Genealogical journals provide you with plenty of sources of information and facts, they are generally overlooked by genealogy and family history researchers and genealogist in looking around for family history.

Many regional and county genealogical and/or historical societies produce periodicals which have records relating to the region or vicinity they operate.

Frequently these publications have articles involving records that are not obtainable somewhere else.

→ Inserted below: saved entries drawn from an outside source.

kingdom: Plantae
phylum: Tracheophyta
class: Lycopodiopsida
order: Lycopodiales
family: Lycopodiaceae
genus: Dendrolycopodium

  • The Genealogical Magazine of New Jersey , was introduced in 1925 by the Genealogical Society of New Jersey and has carried many cemetery marker inscriptions, county marriages, tax lists, church records, and other source material, but only a little compiled genealogy. Kenn Stryker-Rodda produced four volumes of a Given Name Index, covering the first fifty volumes of the journal (Cottonport and New Orleans, La.: Polyanthos, and Lambertville, N.J.: Hunterdon House, 1973–82), and Donald A. Sinclair compiled a subject and author index to the first thirty-five volumes, published by the genealogical society in 1962. See also Elizabeth M. Perinchief’s Index to Cemetery Transcriptions, Baptismal, Burial, Church and Marriage Records in the Genealogical Magazine of New Jersey through 1980 (Mount Holly, N.J.: Burlington County Library, 1981).
  • The New Jersey Historical Society Journal , was first issued in 1845 as Proceedings of the New Jersey Historical Society, comprising ten volumes through 1866. From 1867 to 1895, thirteen volumes were issued with the designation Second Series; from 1896 to 1915, ten volumes were published as the Third Series; and from 1916 to 1966, eighty-four volumes comprised the New Series. The journal was retitled New Jersey History in 1965 but continued the volume numbering from the New Series of Proceedings. A subject index to the first thirty-six volumes published 1845–1919 was printed in volume 5 of the New Series (1920). Basic genealogical material was dropped from the publication after 1951, but earlier there were many excellent features, including source records and genealogies.
  • The New Jersey Genesis , was published in twenty volumes from 1953 to 1973 and included source records (some of which were published elsewhere), queries, and other material. An index compiled by the New Mexico Genealogical Society was published in 1973
  • The Jerseyman, published in Flemington in eleven volumes from 1891 to 1905. It included church records, genealogies, and local history, mostly for Hunterdon and bordering counties
  • The Somerset County Historical Quarterly, was published in eight volumes from 1912 to 1919 and has been reprinted by Hunterdon House (Lambertville, N.J., 1977–89) A Subject-and-Author Index to this quarterly, by Donald A. Sinclair, was published by the Genealogical Society of New Jersey in 1991. The quarterly’s most valuable contents were source records, especially Dutch church records, and some of its coverage was devoted to Hunterdon County. The now-defunct Somerset County Genealogical Quarterly is excellent for its source material.
  • The Vineland Historical Magazine, begun in 1916 and concerning Cumberland County
  • Cape May Magazine of History and Genealogy, begun in 1931

Books

Further Reading

  • New Jersey Historical Manuscripts: A Guide to Collections in the State (Trenton, N.J.: New Jersey Historical Commission, 1987) is a general guide to 263 repositories. While a little outdated, it is still useful.
  • Guide to the Manuscript Collections of the New Jersey Historical Collection, New Jersey Historical Society Collections, vol. 15 (Newark, N.J.: New Jersey Historical Society, 1979) is also somewhat dated, but includes family and personal papers as well as a wealth of other useful material.
  • A Guide to the Manuscript Collection of the Rutgers University Library (New Brunswick, N.J.: Rutgers University Press, 1964) can be a useful starting point to this impressive collection, to which much important material has been added since.